# Selected excerpt
Blog

Search Engine Algorithm Improvement

Search Engine Algorithm Improvement

Overview

An employment platform is designed to help recruiters and job seekers in the IT community find each other.

The platform has two types of users: recruiters and job candidates. Each candidate’ profile contains the necessary data, such as personal information, education, work experience, skills, contact details, etc.

While looking for a candidate, a recruiter specifies the skills that a candidate must have for the job. Then, the recruiter gets a list of candidates ordered by the matching rates between the recruiter requirements and the candidate profile.

One of the most important matching criteria is the candidate’s set of skills. The problem was that the original algorithm considered only the perfectly matched skills. Quite often job seekers indicate skills very similar to what a recruiter is looking for, but because of the strict nature of the search engine matching mechanism, those candidates were excluded and didn’t appear among the search results at all. For example, if a recruiter looked for someone with strong knowledge of C++, and a job seeker had indicated that he excelled at “C++ embedded,” the latter wouldn’t be shown among the search results, although the skills are very much alike. Another thing to improve was that the algorithm didn’t consider connections between some skills, which exist among different programming languages and frameworks. For instance, the candidate with skill “Django” is likely to have skill “Python” (as Django is a Python framework), but the original algorithm was unable to take this into account, so relevant candidates would be missed.

# Extracted records
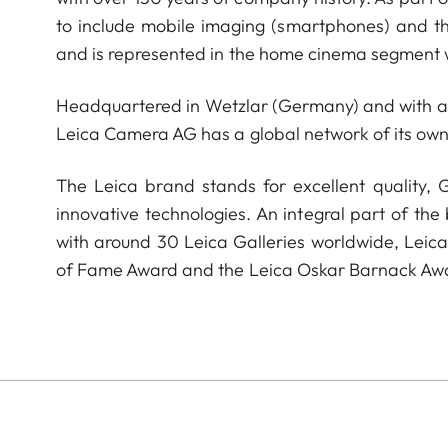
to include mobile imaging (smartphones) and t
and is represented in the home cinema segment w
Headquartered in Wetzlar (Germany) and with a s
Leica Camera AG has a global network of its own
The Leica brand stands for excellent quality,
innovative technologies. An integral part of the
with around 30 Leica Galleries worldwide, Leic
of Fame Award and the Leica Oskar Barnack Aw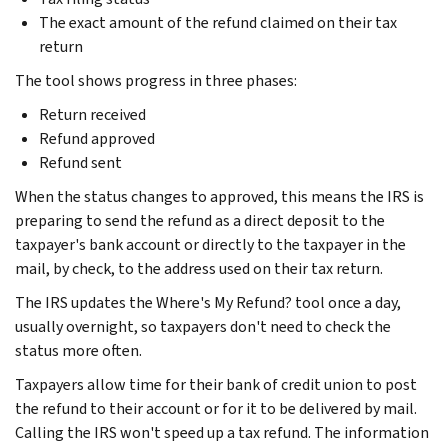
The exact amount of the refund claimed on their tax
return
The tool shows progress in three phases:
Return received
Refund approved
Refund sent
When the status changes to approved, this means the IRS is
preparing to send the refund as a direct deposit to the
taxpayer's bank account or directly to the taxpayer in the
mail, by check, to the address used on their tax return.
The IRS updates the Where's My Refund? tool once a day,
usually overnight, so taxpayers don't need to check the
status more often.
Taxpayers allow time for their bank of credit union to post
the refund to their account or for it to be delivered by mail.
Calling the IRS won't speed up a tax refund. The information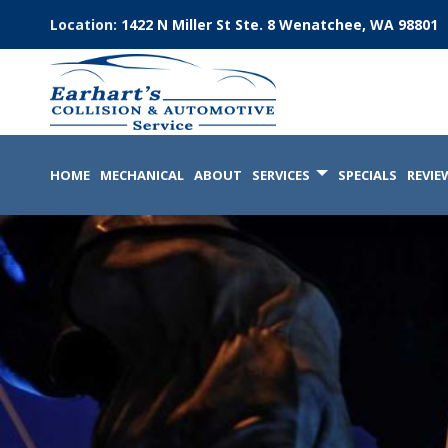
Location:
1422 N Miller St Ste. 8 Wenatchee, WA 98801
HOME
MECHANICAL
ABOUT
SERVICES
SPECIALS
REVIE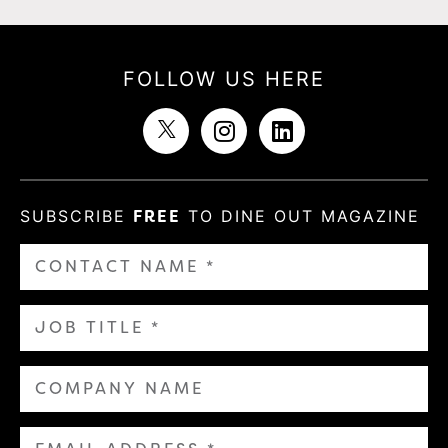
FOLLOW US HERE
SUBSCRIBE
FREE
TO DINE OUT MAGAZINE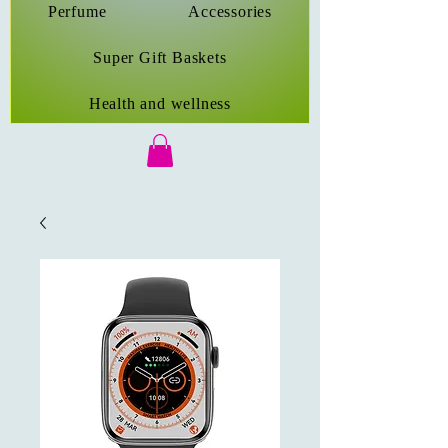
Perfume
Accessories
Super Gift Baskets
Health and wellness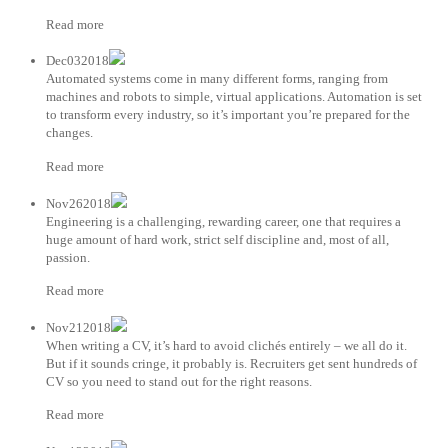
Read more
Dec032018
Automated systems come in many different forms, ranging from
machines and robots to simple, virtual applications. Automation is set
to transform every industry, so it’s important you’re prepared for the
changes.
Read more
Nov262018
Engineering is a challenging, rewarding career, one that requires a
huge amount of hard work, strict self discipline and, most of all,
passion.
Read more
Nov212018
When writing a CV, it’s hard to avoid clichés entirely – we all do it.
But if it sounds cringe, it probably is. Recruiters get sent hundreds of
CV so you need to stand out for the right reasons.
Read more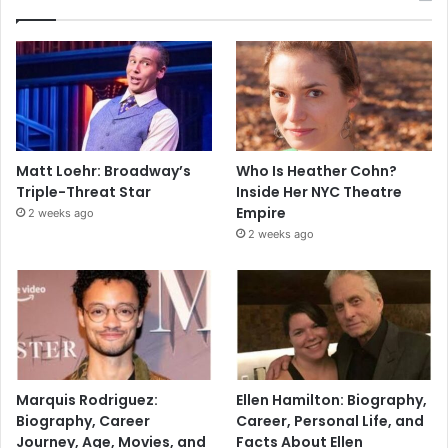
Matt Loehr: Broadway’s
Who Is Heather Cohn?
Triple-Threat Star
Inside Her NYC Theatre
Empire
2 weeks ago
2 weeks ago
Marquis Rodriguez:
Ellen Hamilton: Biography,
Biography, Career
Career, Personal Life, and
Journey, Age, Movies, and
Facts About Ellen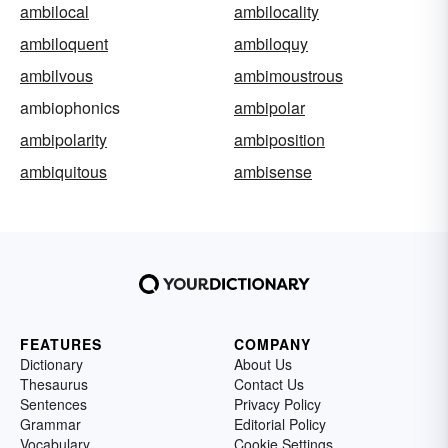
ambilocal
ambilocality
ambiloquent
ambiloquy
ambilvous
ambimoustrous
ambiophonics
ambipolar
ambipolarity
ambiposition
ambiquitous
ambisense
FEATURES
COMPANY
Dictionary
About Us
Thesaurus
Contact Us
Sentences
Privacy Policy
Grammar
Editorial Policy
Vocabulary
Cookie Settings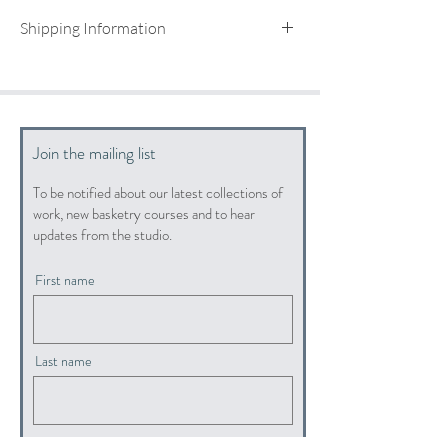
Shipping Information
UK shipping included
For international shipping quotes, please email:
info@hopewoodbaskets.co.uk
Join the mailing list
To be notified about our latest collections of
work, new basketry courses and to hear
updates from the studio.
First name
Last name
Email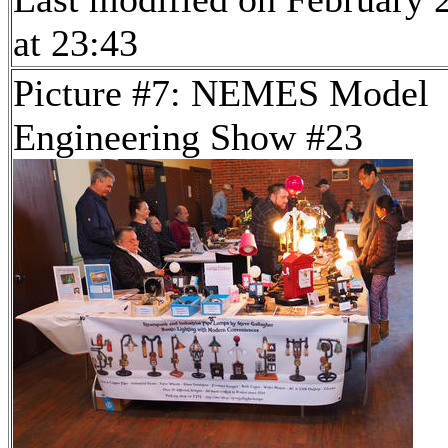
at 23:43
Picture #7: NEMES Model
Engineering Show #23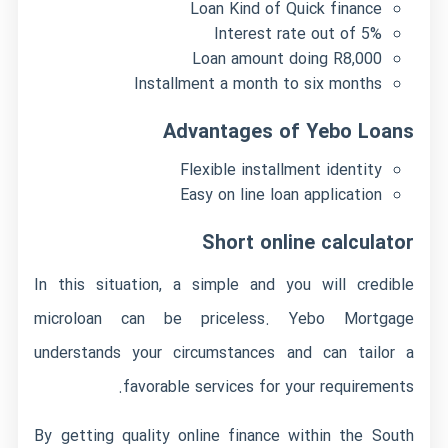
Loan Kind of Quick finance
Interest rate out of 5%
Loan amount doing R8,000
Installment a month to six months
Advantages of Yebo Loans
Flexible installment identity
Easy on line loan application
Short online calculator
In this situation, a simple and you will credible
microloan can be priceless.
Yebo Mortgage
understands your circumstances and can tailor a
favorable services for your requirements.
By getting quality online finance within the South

# Instructions
a – Answer these questions from the search algorithm overview, one per line:
(i) What two types of users does the platform have?
(ii) By what is the list of candidates a recruiter receives ordered?
(iii) Which skill does the text say a candidate with the skill "Django" is likely to have?
b – Decide whether each statement agrees with the search algorithm overview. Answer yes or no and quote the words that decide it.
(i) The original algorithm took into account only skills that matched perfectly.
(ii) A job seeker who listed "C++ embedded" would still appear in the results when a recruiter searched for C++.
(iii) The platform is meant for the healthcare community.
c – Extend the search algorithm overview, starting after its last sentence.

# Exercise results
a –
(i) Recruiters and job candidates.
(ii) The matching rates between the recruiter requirements and the candidate profile.
(iii) Python.

b –
(i) Yes: "the original algorithm considered only the perfectly matched skills"
(ii) No: "the latter wouldn’t be shown among the search results"
(iii) No: "help recruiters and job seekers in the IT community find each other"

c –
Our objective was to improve the skill matching algorithm so it would behave more like an experienced and knowledgeable human recruiter.

Solution

We enhanced the algorithm by implementing fuzzy matching of skills to make it consider similarity between related skills and the same skills under different names.

While checking a candidate for satisfying the recruiter skills requirements, the algorithm compares the required skill and the candidate’s set of skills (so that the entire pool of the required skills is not forced to match exactly that of the candidate). This approach enables to evaluate similarity between the two skills being compared. Thereby the problem can be reduced to finding the extent to which a recruiter entered skill \({s}_{r}\) matches some candidate’s skill \({s}_{c}.\)

The platform allows candidates to import skills from their LinkedIn accounts instead of typing them manually. Such import is possible because the candidates enter same skills as those that can be found on LinkedIn.

It’s worth noting that the similarity between the skills \({s}_{r}\) and \({s}_{c}\) is asymmetric. For example, skill “AngularJS” usually implies having skill “JavaScript” (as AngularJS is a JavaScript framework), but that is not true for the opposite case: knowing JavaScript doesn’t necessarily mean knowing AngularJS.

Let’s denote the set of skills of user \({u}\) as \({skills(u)}.\) Then as an estimate of the match degree between recruiter entered skill \({s}_{r}\) and a candidate skill \({s}_{c}\) we can use conditional probability of having skill \({s}_{r}\) given that the candidate has skill \({s}_{c},\) i.e. \(P\left({s}_{r} \in skills\left(u \right) \mid {s}_{c} \in skills\left(u \right) \right).\)

According to the definition of conditional probability, we have the following equation:
\(P\left({s}_{r} \in skills\left(u \right) \mid {s}_{c} \in skills\left(u \right) \right) = \frac{P\left({s}_{r} \in skills\left(u \right) \cap {s}_{c} \in skills\left(u \right)\right)}{P\left({s}_{c} \in skills\left(u \right)\right)} = \frac{P(\lbrace{s}_{r},{s}_{c}\rbrace\subseteq skills(u))}{P({s}_{c}\in skills(u))}.\)

Thus, in order to calculate match degree between \({s}_{r}\) and \({s}_{c}\) we need to estimate two kinds of probabilities:

  • \(P\left(s \in skills\left(u \right)\right)\) for a given skill \(s.\)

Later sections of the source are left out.